Detecting genuine multipartite quantum non-locality -- a simple approach and generalization to arbitrary dimension

TL;DR

This paper introduces a straightforward method to understand and generalize Bell-type inequalities for detecting genuine multipartite non-locality across any number of parties and system dimensions, enhancing the analysis of quantum entanglement.

Contribution

It presents a simple approach to Svetlichny's inequality and derives a family of inequalities for arbitrary multipartite systems, clarifying their structure and quantum violations.

Findings

New family of Bell-type inequalities for arbitrary multipartite systems

Clear understanding of Svetlichny's inequality structure

Analysis of quantum violations and tightness of inequalities

Abstract

The structure of Bell-type inequalities detecting genuine multipartite non-locality, and hence detecting genuine multipartite entanglement, is investigated.

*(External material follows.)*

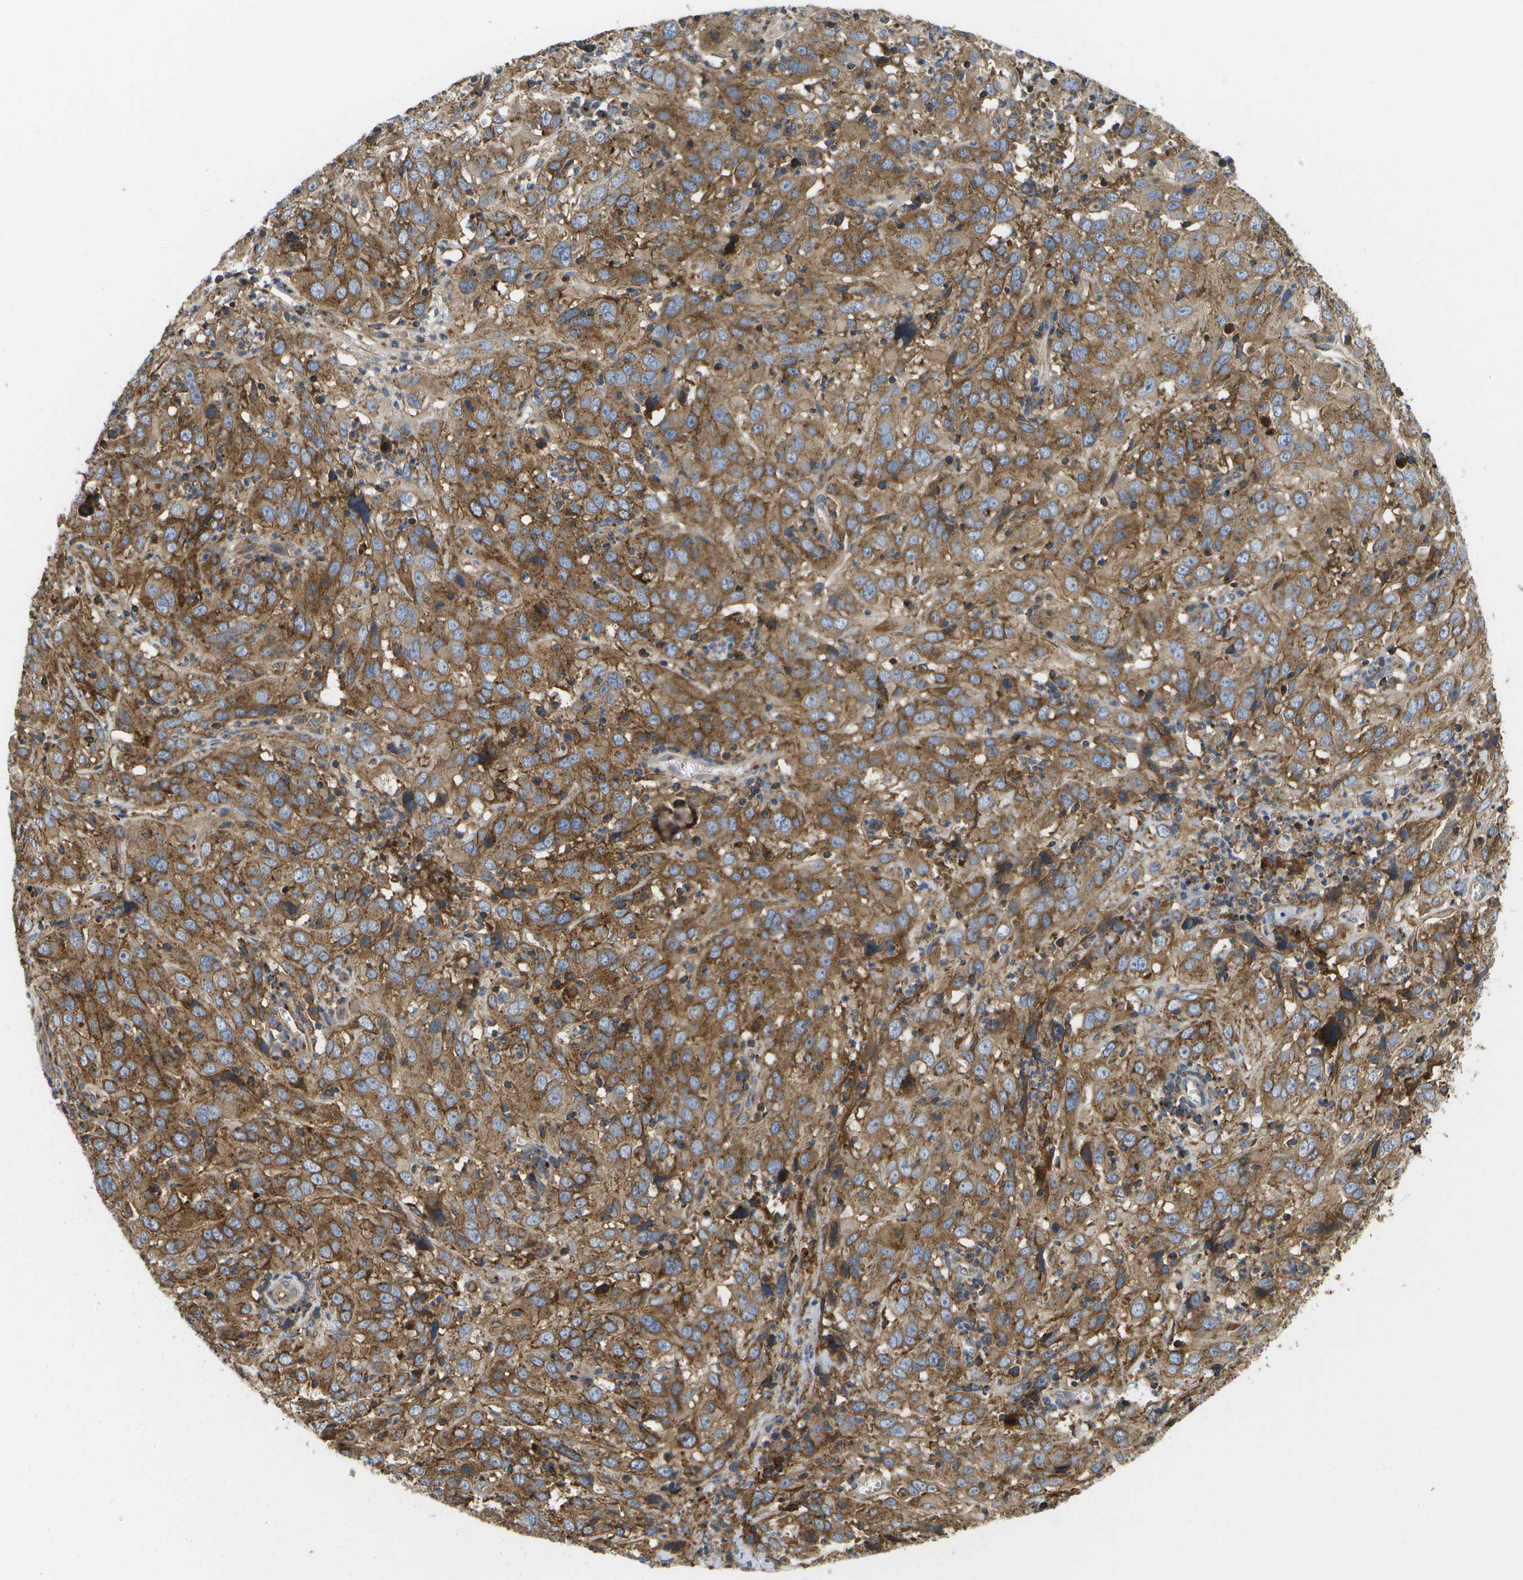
{"staining": {"intensity": "moderate", "quantity": ">75%", "location": "cytoplasmic/membranous"}, "tissue": "cervical cancer", "cell_type": "Tumor cells", "image_type": "cancer", "snomed": [{"axis": "morphology", "description": "Squamous cell carcinoma, NOS"}, {"axis": "topography", "description": "Cervix"}], "caption": "Cervical squamous cell carcinoma stained with a protein marker demonstrates moderate staining in tumor cells.", "gene": "BST2", "patient": {"sex": "female", "age": 32}}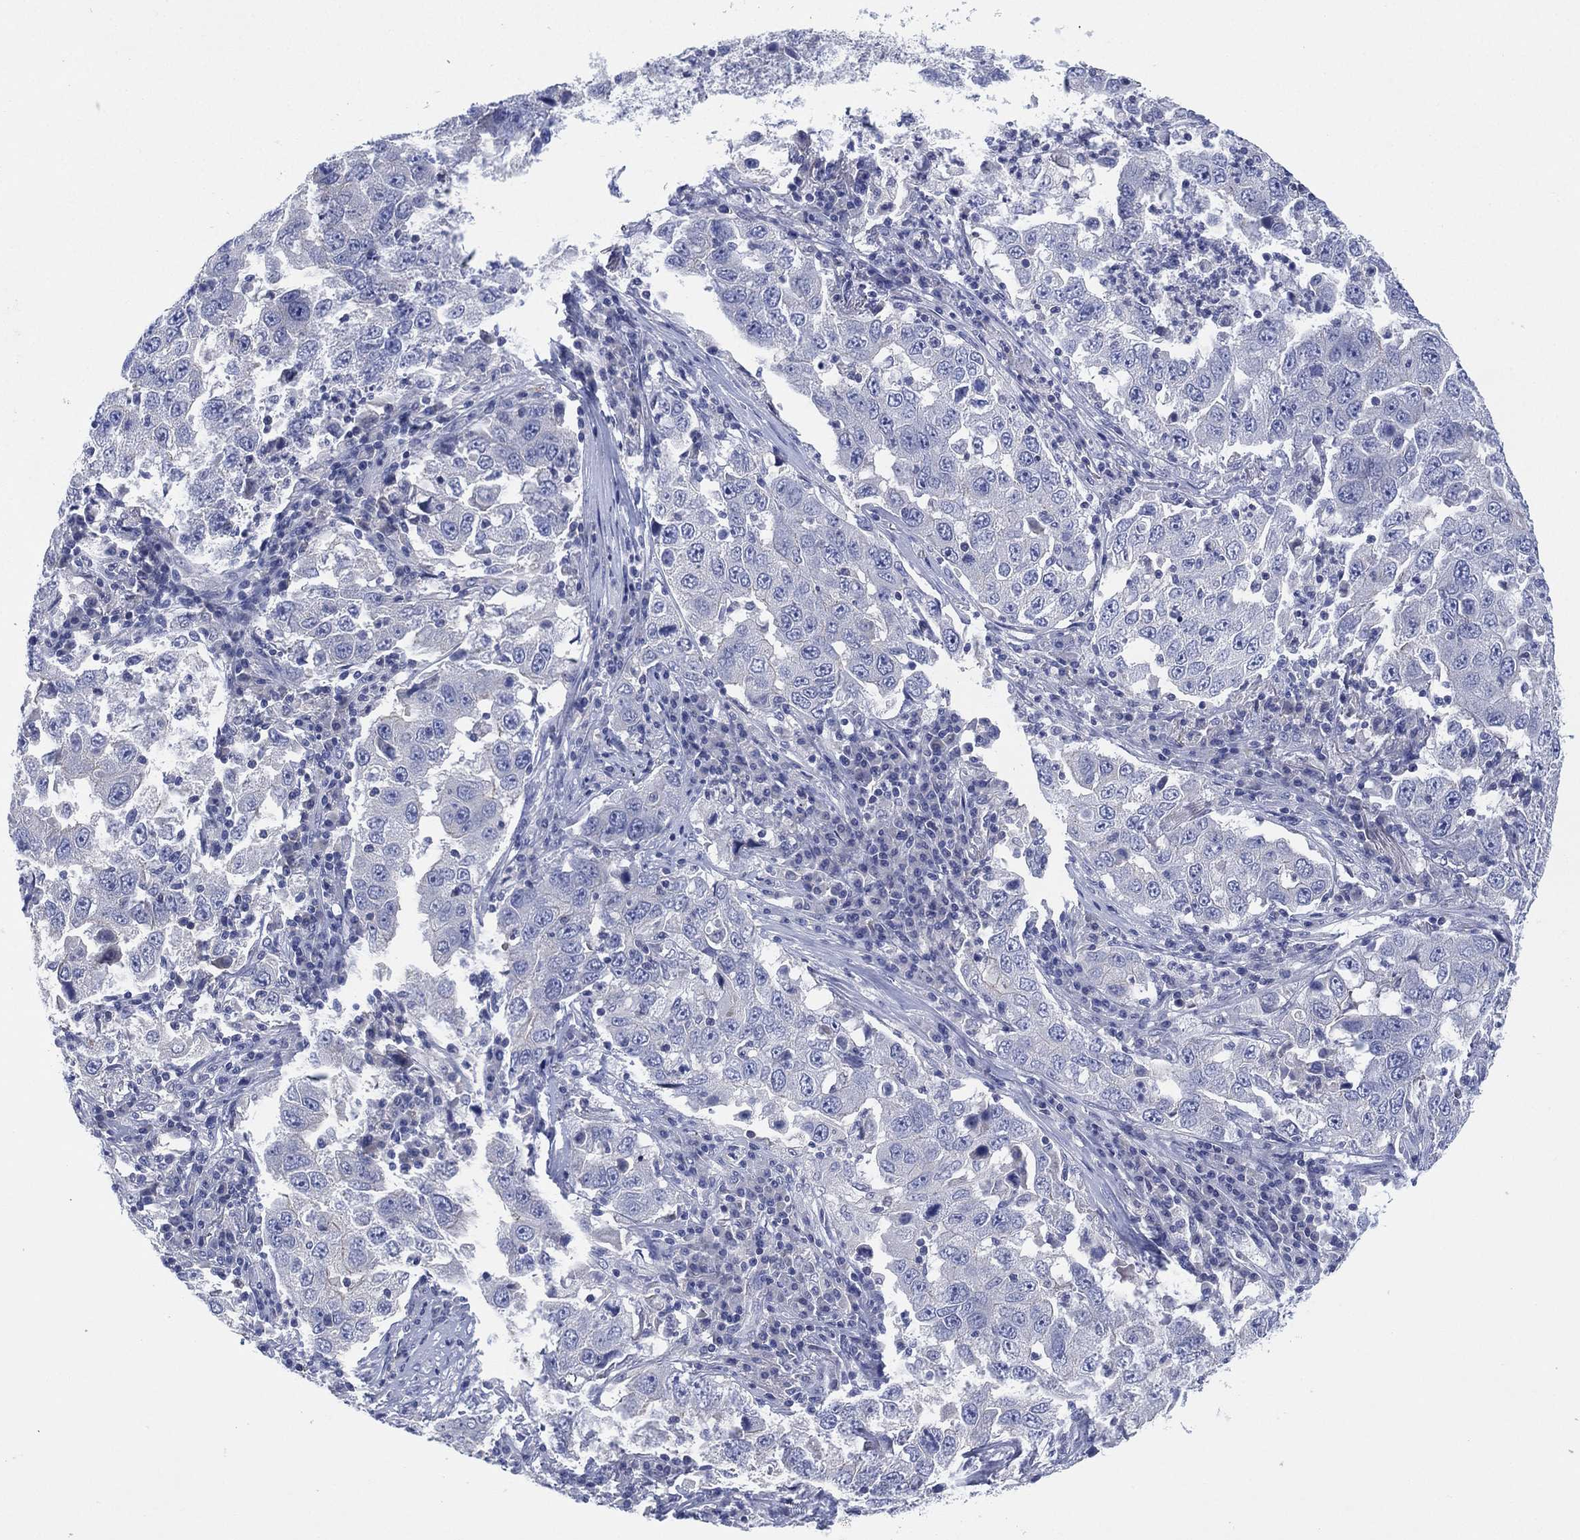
{"staining": {"intensity": "negative", "quantity": "none", "location": "none"}, "tissue": "lung cancer", "cell_type": "Tumor cells", "image_type": "cancer", "snomed": [{"axis": "morphology", "description": "Adenocarcinoma, NOS"}, {"axis": "topography", "description": "Lung"}], "caption": "Protein analysis of adenocarcinoma (lung) shows no significant expression in tumor cells.", "gene": "CHRNA3", "patient": {"sex": "male", "age": 73}}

We first present a simple and intuitive approach to Svetlichny's original inequality, which provides a clear understanding of its structure and of its violation in quantum mechanics. Based on this approach, we then derive a family of Bell-type inequalities for detecting genuine multipartite non-locality in scenarios involving an arbitrary number of parties and systems of arbitrary dimension. Finally we discuss the thightness and quantum mechanical violations of these inequalities.